Minimum required roles. For dbt on BigQuery: roles/bigquery.user (run queries) and roles/bigquery.dataEditor (create tables in target datasets). Nothing broader.

Terminal window
gcloud projects add-iam-policy-binding acme-analytics-prod \
--member="serviceAccount:dbt-runner@acme-analytics-prod.iam.gserviceaccount.com" \
--role="roles/bigquery.user"
gcloud projects add-iam-policy-binding acme-analytics-prod \
--member="serviceAccount:dbt-runner@acme-analytics-prod.iam.gserviceaccount.com" \
--role="roles/bigquery.dataEditor"

90-day rotation. New key, revoke old key, update references. Terraform’s time_rotating resource can automate this.

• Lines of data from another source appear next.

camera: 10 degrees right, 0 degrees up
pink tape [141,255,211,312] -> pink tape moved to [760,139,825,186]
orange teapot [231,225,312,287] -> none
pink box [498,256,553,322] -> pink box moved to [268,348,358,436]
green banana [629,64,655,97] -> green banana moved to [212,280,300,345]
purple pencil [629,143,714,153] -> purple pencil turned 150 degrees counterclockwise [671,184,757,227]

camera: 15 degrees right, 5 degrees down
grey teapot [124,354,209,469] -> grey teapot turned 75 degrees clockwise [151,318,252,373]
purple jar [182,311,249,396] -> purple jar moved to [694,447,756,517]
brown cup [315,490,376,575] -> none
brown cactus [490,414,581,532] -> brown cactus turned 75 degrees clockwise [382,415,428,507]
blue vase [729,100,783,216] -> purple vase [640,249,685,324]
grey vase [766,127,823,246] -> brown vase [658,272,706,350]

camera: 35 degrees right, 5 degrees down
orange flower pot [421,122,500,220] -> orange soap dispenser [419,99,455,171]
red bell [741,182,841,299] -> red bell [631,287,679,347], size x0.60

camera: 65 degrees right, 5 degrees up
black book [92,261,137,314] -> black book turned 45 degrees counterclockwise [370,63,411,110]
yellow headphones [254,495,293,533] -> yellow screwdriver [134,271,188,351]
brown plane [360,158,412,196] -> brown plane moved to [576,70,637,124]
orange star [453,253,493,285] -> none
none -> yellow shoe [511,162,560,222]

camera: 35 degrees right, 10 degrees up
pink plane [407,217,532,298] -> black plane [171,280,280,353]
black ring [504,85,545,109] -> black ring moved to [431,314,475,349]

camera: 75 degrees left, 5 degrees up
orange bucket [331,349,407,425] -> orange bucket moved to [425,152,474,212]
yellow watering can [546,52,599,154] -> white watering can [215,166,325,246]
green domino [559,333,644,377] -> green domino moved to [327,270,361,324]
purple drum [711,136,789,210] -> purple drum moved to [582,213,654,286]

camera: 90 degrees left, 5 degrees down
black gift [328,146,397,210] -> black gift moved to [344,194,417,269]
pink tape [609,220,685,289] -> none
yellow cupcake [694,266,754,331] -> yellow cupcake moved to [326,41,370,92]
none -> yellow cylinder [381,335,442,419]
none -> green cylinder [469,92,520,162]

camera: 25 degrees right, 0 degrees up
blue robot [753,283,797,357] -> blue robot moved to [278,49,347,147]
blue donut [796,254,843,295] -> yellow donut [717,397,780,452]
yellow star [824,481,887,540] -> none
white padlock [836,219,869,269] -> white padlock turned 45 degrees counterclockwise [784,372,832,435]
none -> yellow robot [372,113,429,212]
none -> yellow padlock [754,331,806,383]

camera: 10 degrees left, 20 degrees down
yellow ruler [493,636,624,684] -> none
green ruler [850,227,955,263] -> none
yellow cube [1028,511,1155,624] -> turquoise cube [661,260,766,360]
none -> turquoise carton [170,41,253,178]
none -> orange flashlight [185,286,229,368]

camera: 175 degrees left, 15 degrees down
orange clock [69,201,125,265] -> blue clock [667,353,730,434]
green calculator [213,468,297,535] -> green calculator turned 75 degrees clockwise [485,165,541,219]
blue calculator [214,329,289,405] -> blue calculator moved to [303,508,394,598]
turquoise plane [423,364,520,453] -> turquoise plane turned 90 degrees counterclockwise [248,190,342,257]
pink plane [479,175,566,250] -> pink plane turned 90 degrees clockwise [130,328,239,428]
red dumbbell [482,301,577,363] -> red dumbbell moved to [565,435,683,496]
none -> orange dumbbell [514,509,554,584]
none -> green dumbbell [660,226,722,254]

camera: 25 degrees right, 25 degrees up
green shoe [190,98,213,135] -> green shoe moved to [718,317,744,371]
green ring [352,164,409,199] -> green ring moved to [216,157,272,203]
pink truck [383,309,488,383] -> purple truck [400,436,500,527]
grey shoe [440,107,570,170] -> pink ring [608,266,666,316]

Filesystem permissions. Key files should not be world-readable.

Terminal window
chmod 600 ~/.gcp-keys/acme-dbt-runner.json

Excluded from cloud sync. ~/.gcp-keys/ should not be in iCloud, Google Drive, Dropbox, or any other sync service. And explicitly in .gitignore for any project that references key paths.

Assessment

For sensitive production work where credentials are being actively discussed (e.g., debugging sessions), impersonation tokens are preferable: no static file on disk and a clear audit trail.

For daily dbt builds across multiple client projects, including AI agent sessions that need persistent authentication, service account key files with proper hygiene are the more practical choice. Managing token refresh across multiple long-running agent sessions introduces operational complexity that typically outweighs the security improvement for most analytics engineering workflows.